§ **WHAT IS NEEDED**
Without the pictures, set down the records below word for word.

§ **Camera metadata records**
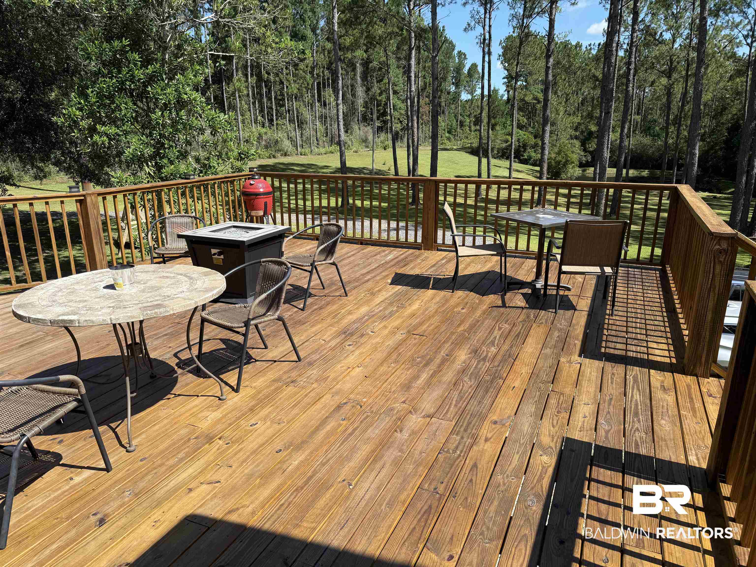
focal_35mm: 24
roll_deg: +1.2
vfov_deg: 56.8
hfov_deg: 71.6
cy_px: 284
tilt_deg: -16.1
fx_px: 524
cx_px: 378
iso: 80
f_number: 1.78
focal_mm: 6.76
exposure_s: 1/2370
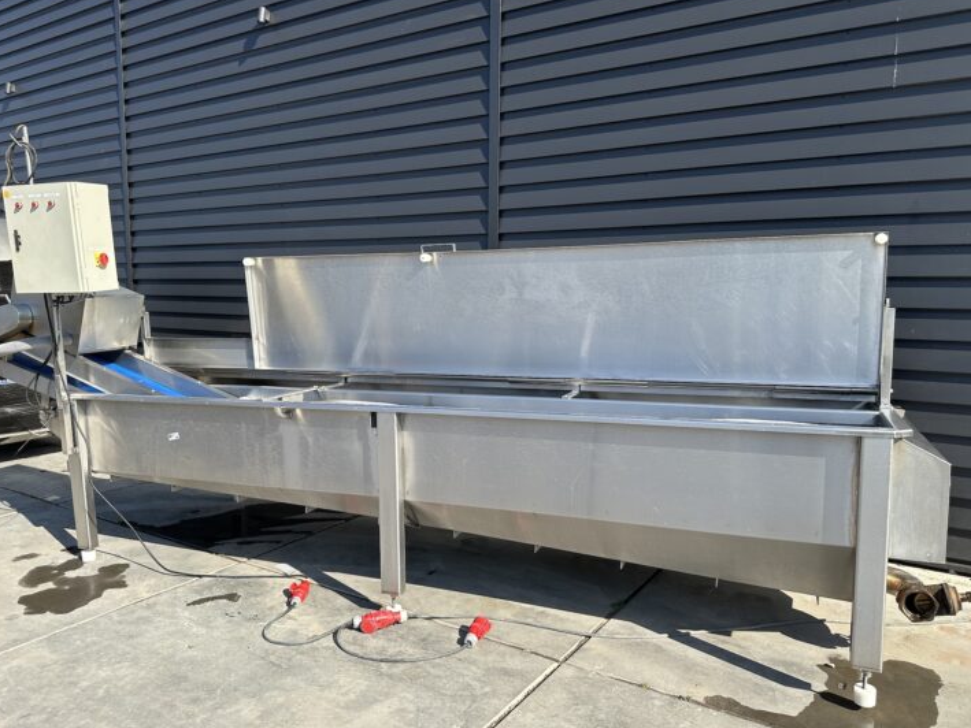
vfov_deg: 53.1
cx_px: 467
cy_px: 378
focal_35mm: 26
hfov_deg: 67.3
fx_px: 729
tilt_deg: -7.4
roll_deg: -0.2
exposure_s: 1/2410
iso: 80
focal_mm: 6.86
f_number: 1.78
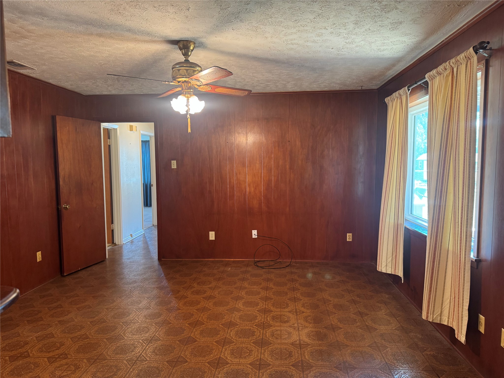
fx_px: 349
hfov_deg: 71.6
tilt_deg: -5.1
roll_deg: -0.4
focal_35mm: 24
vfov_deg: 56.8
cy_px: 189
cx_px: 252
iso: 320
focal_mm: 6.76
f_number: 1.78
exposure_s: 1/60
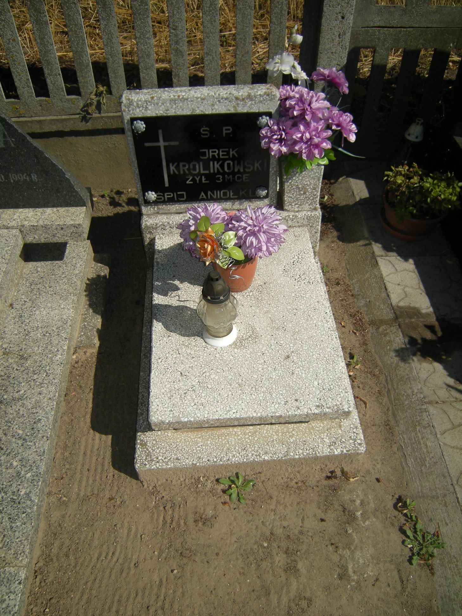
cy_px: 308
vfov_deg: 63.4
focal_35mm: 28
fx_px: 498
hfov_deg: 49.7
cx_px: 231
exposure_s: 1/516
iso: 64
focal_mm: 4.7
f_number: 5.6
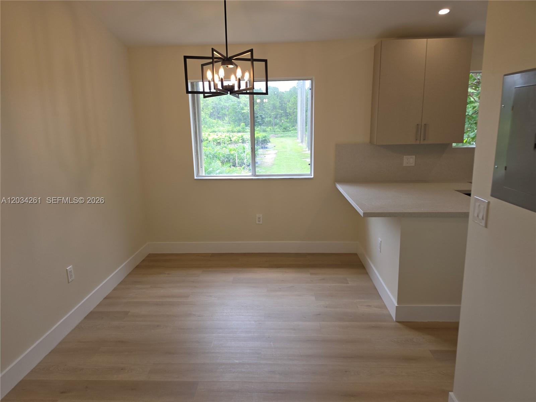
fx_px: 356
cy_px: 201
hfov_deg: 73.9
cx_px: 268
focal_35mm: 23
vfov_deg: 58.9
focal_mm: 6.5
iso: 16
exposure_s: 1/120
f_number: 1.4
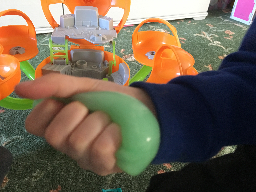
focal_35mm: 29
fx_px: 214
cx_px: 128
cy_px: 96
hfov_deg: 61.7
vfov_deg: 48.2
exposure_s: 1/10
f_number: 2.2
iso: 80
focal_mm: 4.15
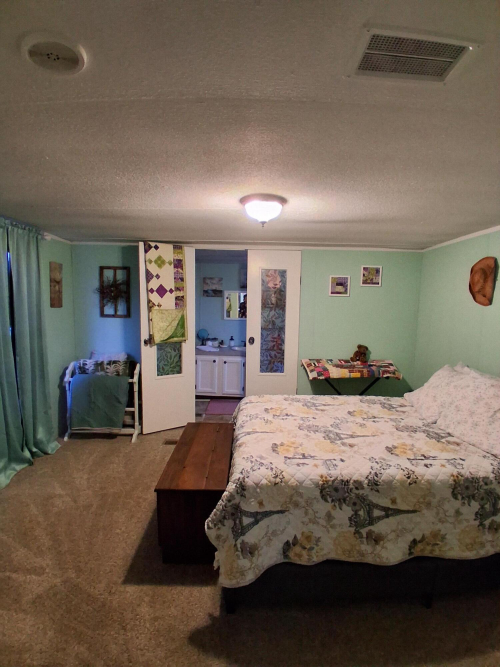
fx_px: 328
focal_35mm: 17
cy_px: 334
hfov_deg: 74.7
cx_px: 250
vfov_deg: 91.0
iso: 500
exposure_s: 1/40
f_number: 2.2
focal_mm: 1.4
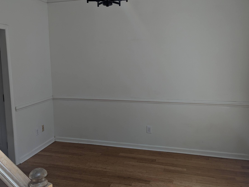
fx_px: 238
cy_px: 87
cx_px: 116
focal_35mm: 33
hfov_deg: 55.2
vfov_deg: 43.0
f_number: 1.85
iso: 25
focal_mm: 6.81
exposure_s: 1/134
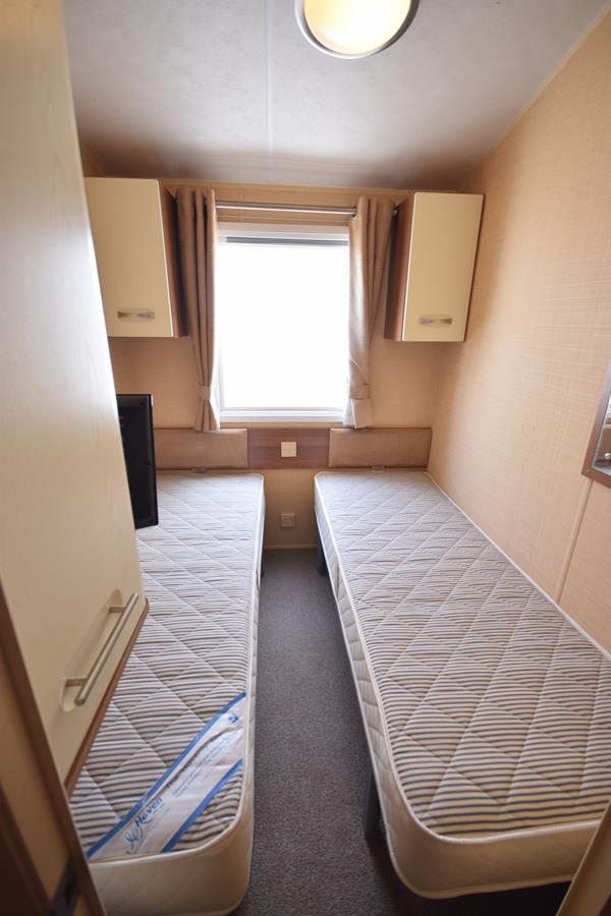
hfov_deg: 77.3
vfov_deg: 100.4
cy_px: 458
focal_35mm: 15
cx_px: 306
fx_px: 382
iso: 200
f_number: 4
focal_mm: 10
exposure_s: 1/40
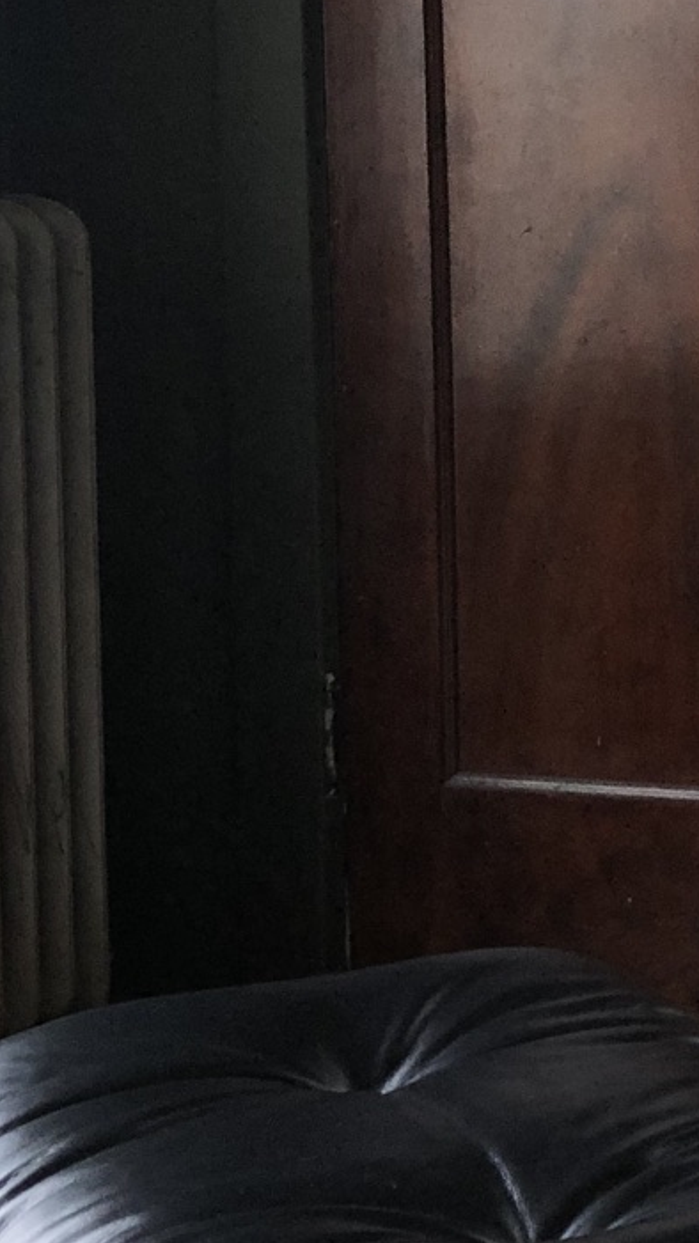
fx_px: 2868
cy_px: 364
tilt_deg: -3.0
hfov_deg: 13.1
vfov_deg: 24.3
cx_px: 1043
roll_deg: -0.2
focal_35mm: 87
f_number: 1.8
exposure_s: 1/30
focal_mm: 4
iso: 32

§ **RESULT OF THIS TASK**
focal_35mm: 24
roll_deg: +1.2
vfov_deg: 56.8
hfov_deg: 71.6
cy_px: 284
tilt_deg: -16.1
fx_px: 524
cx_px: 378
iso: 80
f_number: 1.78
focal_mm: 6.76
exposure_s: 1/2370
vfov_deg: 53.1
cx_px: 467
cy_px: 378
focal_35mm: 26
hfov_deg: 67.3
fx_px: 729
tilt_deg: -7.4
roll_deg: -0.2
exposure_s: 1/2410
iso: 80
focal_mm: 6.86
f_number: 1.78
fx_px: 349
hfov_deg: 71.6
tilt_deg: -5.1
roll_deg: -0.4
focal_35mm: 24
vfov_deg: 56.8
cy_px: 189
cx_px: 252
iso: 320
focal_mm: 6.76
f_number: 1.78
exposure_s: 1/60
cy_px: 308
vfov_deg: 63.4
focal_35mm: 28
fx_px: 498
hfov_deg: 49.7
cx_px: 231
exposure_s: 1/516
iso: 64
focal_mm: 4.7
f_number: 5.6
fx_px: 356
cy_px: 201
hfov_deg: 73.9
cx_px: 268
focal_35mm: 23
vfov_deg: 58.9
focal_mm: 6.5
iso: 16
exposure_s: 1/120
f_number: 1.4
focal_35mm: 29
fx_px: 214
cx_px: 128
cy_px: 96
hfov_deg: 61.7
vfov_deg: 48.2
exposure_s: 1/10
f_number: 2.2
iso: 80
focal_mm: 4.15
fx_px: 328
focal_35mm: 17
cy_px: 334
hfov_deg: 74.7
cx_px: 250
vfov_deg: 91.0
iso: 500
exposure_s: 1/40
f_number: 2.2
focal_mm: 1.4
fx_px: 238
cy_px: 87
cx_px: 116
focal_35mm: 33
hfov_deg: 55.2
vfov_deg: 43.0
f_number: 1.85
iso: 25
focal_mm: 6.81
exposure_s: 1/134
hfov_deg: 77.3
vfov_deg: 100.4
cy_px: 458
focal_35mm: 15
cx_px: 306
fx_px: 382
iso: 200
f_number: 4
focal_mm: 10
exposure_s: 1/40
fx_px: 2868
cy_px: 364
tilt_deg: -3.0
hfov_deg: 13.1
vfov_deg: 24.3
cx_px: 1043
roll_deg: -0.2
focal_35mm: 87
f_number: 1.8
exposure_s: 1/30
focal_mm: 4
iso: 32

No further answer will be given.